Frequently Asked Questions

What is linear regression?
Linear regression finds the best-fitting straight line through a set of data points using the method of least squares. The resulting equation y = mx + b minimises the sum of squared vertical distances (residuals) between each point and the line. The slope m describes the rate of change and the intercept b gives the y-value when x = 0.
What does R² (R-squared) tell us?
R² measures how well the regression line fits the data. It ranges from 0 to 1: R² = 1 means the line perfectly predicts every point; R² = 0 means the line is no better than predicting the mean of y. An R² of 0.85 means 85% of the variance in y is explained by x.
What is the difference between correlation and regression?
Correlation (Pearson r) measures the strength and direction of the linear relationship between two variables — it has no direction. Regression goes further: it quantifies exactly how much y changes per unit change in x, and it can be used to make predictions. Regression also reveals R² (=r²), which tells you how much variance is explained.

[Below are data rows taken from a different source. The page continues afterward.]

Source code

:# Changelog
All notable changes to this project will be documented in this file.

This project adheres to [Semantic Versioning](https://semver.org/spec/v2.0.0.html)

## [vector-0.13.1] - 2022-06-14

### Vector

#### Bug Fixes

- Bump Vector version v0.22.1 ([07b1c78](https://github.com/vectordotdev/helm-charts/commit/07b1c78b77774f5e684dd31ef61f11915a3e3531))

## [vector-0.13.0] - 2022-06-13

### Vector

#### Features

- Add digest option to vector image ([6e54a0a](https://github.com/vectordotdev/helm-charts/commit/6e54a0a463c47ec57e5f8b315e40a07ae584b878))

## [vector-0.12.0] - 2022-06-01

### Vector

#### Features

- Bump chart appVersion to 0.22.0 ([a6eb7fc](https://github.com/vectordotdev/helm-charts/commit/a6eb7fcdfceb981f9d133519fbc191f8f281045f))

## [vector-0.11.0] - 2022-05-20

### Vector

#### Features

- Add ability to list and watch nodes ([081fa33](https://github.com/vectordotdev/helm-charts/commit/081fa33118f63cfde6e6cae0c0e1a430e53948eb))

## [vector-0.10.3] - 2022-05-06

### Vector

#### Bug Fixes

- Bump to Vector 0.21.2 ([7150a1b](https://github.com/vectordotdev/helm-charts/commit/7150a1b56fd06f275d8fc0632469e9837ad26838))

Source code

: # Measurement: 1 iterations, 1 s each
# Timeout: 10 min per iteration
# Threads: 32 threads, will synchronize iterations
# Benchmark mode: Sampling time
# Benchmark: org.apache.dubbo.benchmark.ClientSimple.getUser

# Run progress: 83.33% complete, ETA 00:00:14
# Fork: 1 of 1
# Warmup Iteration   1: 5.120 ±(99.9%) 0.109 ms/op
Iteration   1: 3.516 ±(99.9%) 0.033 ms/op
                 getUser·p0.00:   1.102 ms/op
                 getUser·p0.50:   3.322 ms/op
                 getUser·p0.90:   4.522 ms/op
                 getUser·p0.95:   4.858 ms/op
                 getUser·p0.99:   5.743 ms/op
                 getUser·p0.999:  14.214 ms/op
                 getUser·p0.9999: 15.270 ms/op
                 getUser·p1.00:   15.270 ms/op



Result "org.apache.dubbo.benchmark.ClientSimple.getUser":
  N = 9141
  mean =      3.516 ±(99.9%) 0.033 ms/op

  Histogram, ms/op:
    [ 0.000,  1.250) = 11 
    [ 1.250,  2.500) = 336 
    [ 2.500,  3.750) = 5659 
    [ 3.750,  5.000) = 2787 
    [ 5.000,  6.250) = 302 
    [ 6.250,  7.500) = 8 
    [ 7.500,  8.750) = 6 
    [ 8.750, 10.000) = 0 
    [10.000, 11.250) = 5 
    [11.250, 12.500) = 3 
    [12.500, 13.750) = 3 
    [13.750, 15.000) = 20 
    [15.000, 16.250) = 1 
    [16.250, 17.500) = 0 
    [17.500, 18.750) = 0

How do I interpret the slope?
The slope m tells you how many units y changes for each 1-unit increase in x. For example, if m = 2.5, then for every additional unit of x, y increases by 2.5. A negative slope means y decreases as x increases.
What is a residual in regression?
A residual is the difference between the observed y value and the predicted y value at a given x: residual = y − ŷ. Small residuals mean the model fits well at that point. Large residuals indicate outliers. The regression line minimises the sum of all squared residuals.
When should I not use linear regression?
Linear regression assumes a straight-line relationship. If the scatter plot shows a curve, exponential growth, or a pattern, linear regression will give poor predictions. Also avoid it if there are influential outliers that distort the slope, or if the residuals show a systematic non-random pattern.